Scan every hard drive. Regardless of location, device type or size. Every hard drive should be scanned, analyzed and if required, remediated. You simply don’t have the luxury of assuming a specific device will not have data that could pose a threat if it was stolen or exposed. Case in point: the fact that application servers may have little storage doesn’t count as security. A single Excel file or PDF with thousands of your customer’s social security numbers can sit in a file that’s only a few kilobytes. The same goes for the C-drive. If you take the total disk space of all your desktops combined, it could account for 10 times the amount of total storage you have in your data centers. You must collect data from all your unstructured data platforms.

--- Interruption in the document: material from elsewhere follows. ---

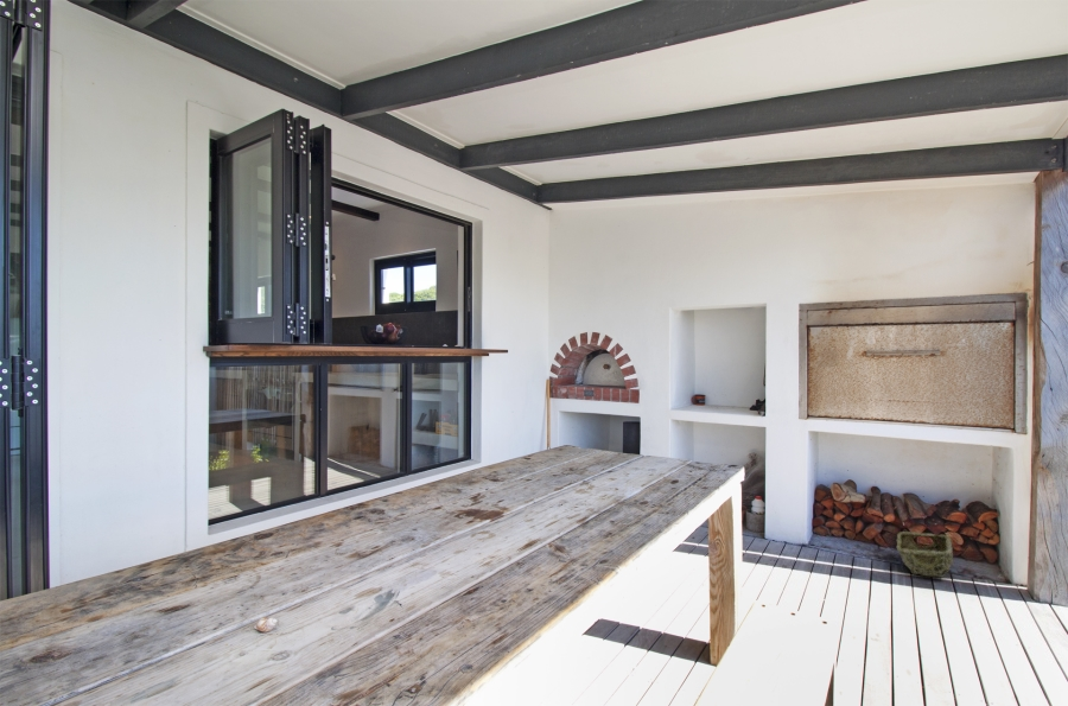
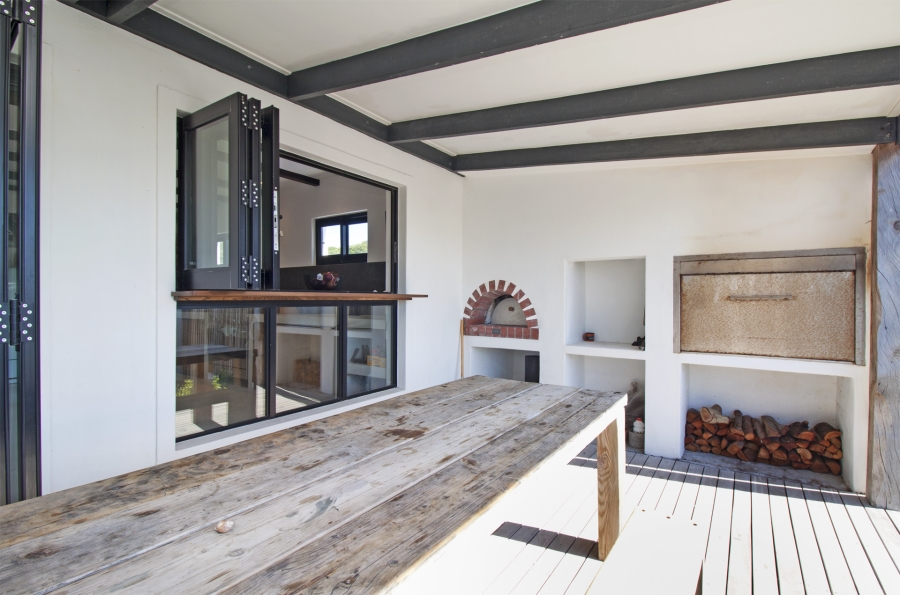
- woven basket [895,530,954,578]
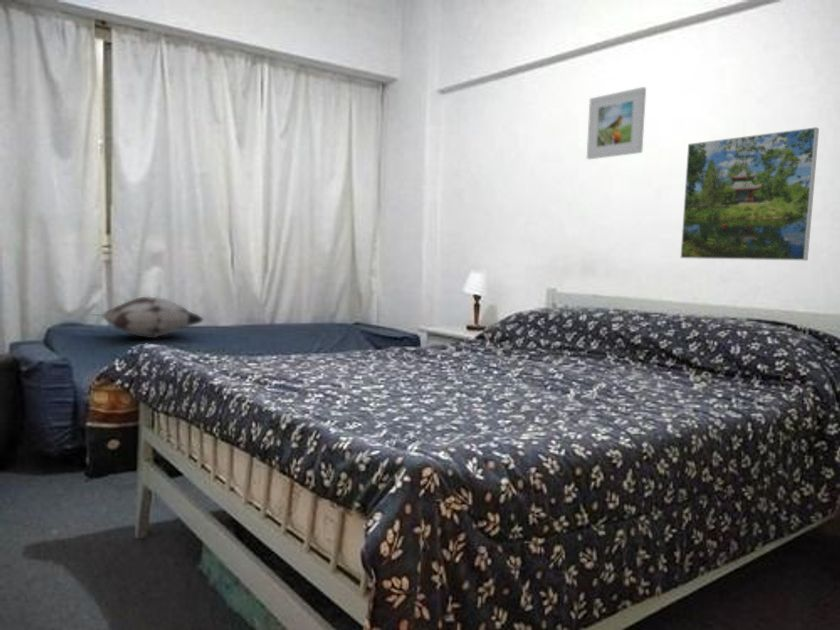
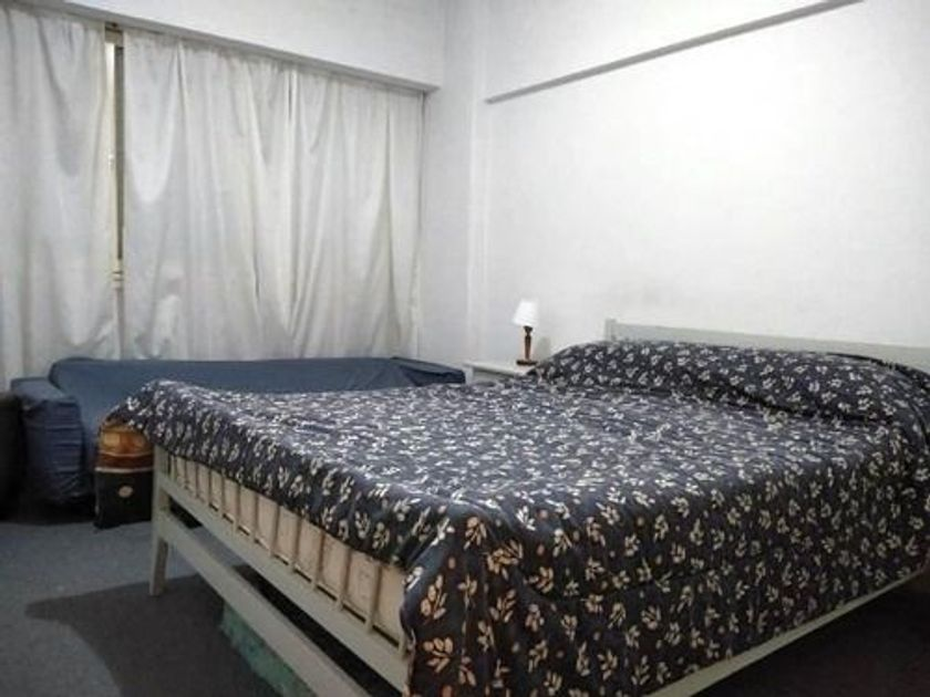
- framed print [586,86,647,160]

Logically organize your data. Once you know the data you have, you need to find a way to organize them. This is where data tools take the spotlight. You’ll need to figure out what you have at your disposal and what you need to build or outsource. Data governance tools will help you collect and analyze relevant data from a variety of sources that provide context into the data. Your initial set of reports should provide a high-level overview of what exists within the in-scope data set. With reporting in-hand, you’ll be able to organize your data into meaningful collections, assign ownership to these collections and slice-and-dice the data into categories mimicking how your organization manages the data i.e. region or department.

Integrate to correlate. Another key facet of data collection is ingesting and normalizing data from disparate systems. That means having tools in place that can integrate into various third party connectors — think of correlating information from your CMDB’s and HR systems and pulling in contextual data from your DLP and SIEM platforms. You want to add value to the software solutions you have already invested in. Integration capabilities provide increased visibility into the information needed to decrease risk and manage resources.

If you’re not finding all the sensitive data in your environment and protecting it, you can be pretty sure the bad guys will find it and exploit it.